Click + New session in the sidebar or press Cmd+N (Mac) / Ctrl+N (Windows). Pick the same folder. This new session runs in an isolated worktree, no collision with the first. Switch between sessions with Ctrl+Tab.

Tip: Cmd+/ (or Ctrl+/ on Windows) shows every available shortcut. Worth a look before you start.

Limits you'll run into

  • No Linux: macOS and Windows only. Ubuntu, Fedora, and friends stay on CLI or Claude Code on the web.
  • Remote sessions have fewer features: Ask permissions doesn't exist there (remote sessions auto-accept file edits), and @mention for files doesn't work.
  • Terminal pane is local-only: on SSH or remote sessions, Ctrl+` won't bring up a terminal.
  • Computer use has prerequisites: Pro or Max plan, macOS or Windows, explicit activation, and on Mac, OS-level permissions.
  • New layout requires an updated build: the drag-and-drop workspace needs Claude Desktop v1.2581.0 or later. Use Claude → Check for Updates (Mac) or Help → Check for Updates (Windows).

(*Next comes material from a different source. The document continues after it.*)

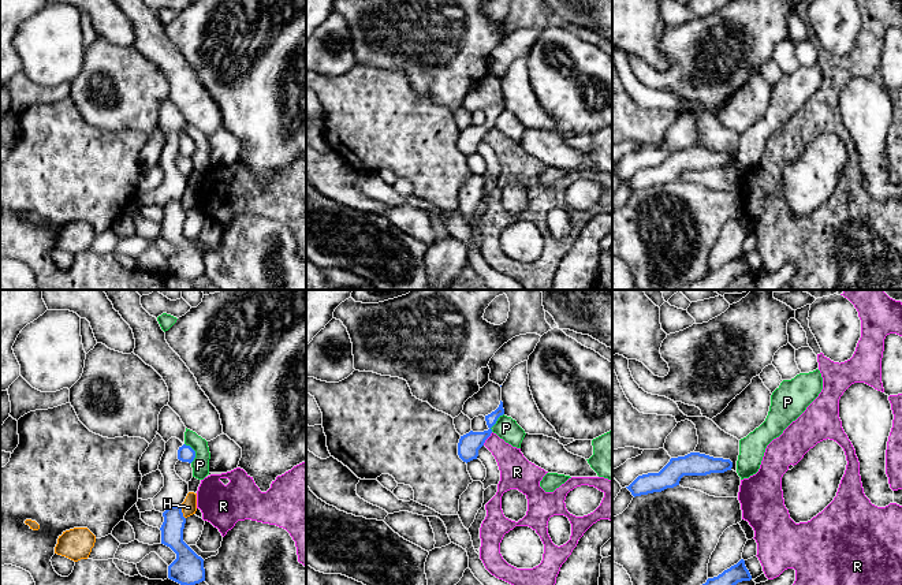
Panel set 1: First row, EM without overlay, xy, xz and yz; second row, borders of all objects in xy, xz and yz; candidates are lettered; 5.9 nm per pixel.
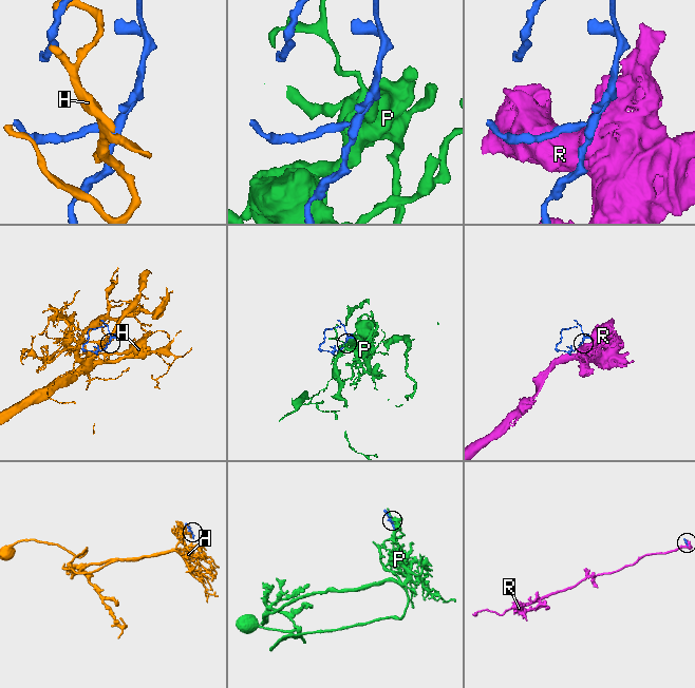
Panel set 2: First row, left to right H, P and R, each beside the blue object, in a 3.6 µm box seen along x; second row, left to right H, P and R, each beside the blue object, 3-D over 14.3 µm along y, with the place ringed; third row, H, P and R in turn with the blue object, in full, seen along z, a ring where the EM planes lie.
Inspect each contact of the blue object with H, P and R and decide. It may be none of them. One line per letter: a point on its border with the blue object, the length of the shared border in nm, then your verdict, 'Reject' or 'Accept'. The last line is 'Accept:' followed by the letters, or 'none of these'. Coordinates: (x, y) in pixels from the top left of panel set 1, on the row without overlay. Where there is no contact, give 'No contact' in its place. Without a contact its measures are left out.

The CLI didn't die, it got a neighbor

Desktop doesn't replace the terminal. It runs the same engine, reads the same CLAUDE.md, recognizes the same skills, uses the same MCP servers. You can run the terminal and Desktop at the same time on the same project. Inside the app, the Continue in button sends the current session to the web or to VS Code with one click.

The difference is who you are and what you're doing. Automation in CI, scripting inside a pipeline, piping tail into claude -p? CLI. Reviewing visual diffs, running three experiments in parallel, watching the app preview next to the code, trying things without leaving the window? Desktop.

Bottom line

A little over a week after the redesign, Claude Code Desktop delivered:

  • A real entry point for people who freeze at the terminal
  • Parallel sessions with automatic worktrees, no setup
  • Visual diff, embedded preview, integrated terminal, and PR monitoring in one app
  • Same engine as the CLI, so every CLAUDE.md, MCP server, and skill you already configured works with no tweaks
  • Computer use in research preview for anyone who needs to drive a native app
  • An open debate about how much token it burns, worth tracking before you make it the team default

If the terminal was the reason you kept putting off Claude Code, that reason is gone.